>>>

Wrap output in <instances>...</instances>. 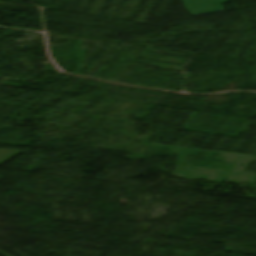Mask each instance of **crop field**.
<instances>
[{
    "label": "crop field",
    "mask_w": 256,
    "mask_h": 256,
    "mask_svg": "<svg viewBox=\"0 0 256 256\" xmlns=\"http://www.w3.org/2000/svg\"><path fill=\"white\" fill-rule=\"evenodd\" d=\"M187 10L192 16L223 11L221 3L229 0H182ZM196 17V16H195Z\"/></svg>",
    "instance_id": "8a807250"
},
{
    "label": "crop field",
    "mask_w": 256,
    "mask_h": 256,
    "mask_svg": "<svg viewBox=\"0 0 256 256\" xmlns=\"http://www.w3.org/2000/svg\"><path fill=\"white\" fill-rule=\"evenodd\" d=\"M22 152L0 150V164Z\"/></svg>",
    "instance_id": "ac0d7876"
}]
</instances>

<<<

• [YOUR GOAL] Pick out every line above that contains the string "xmlns", matching case exactly, and copy each of those lines in full.

• [THE ANSWER]
    "mask_svg": "<svg viewBox=\"0 0 256 256\" xmlns=\"http://www.w3.org/2000/svg\"><path fill=\"white\" fill-rule=\"evenodd\" d=\"M187 10L192 16L223 11L221 3L229 0H182ZM196 17V16H195Z\"/></svg>",
    "mask_svg": "<svg viewBox=\"0 0 256 256\" xmlns=\"http://www.w3.org/2000/svg\"><path fill=\"white\" fill-rule=\"evenodd\" d=\"M22 152L0 150V164Z\"/></svg>",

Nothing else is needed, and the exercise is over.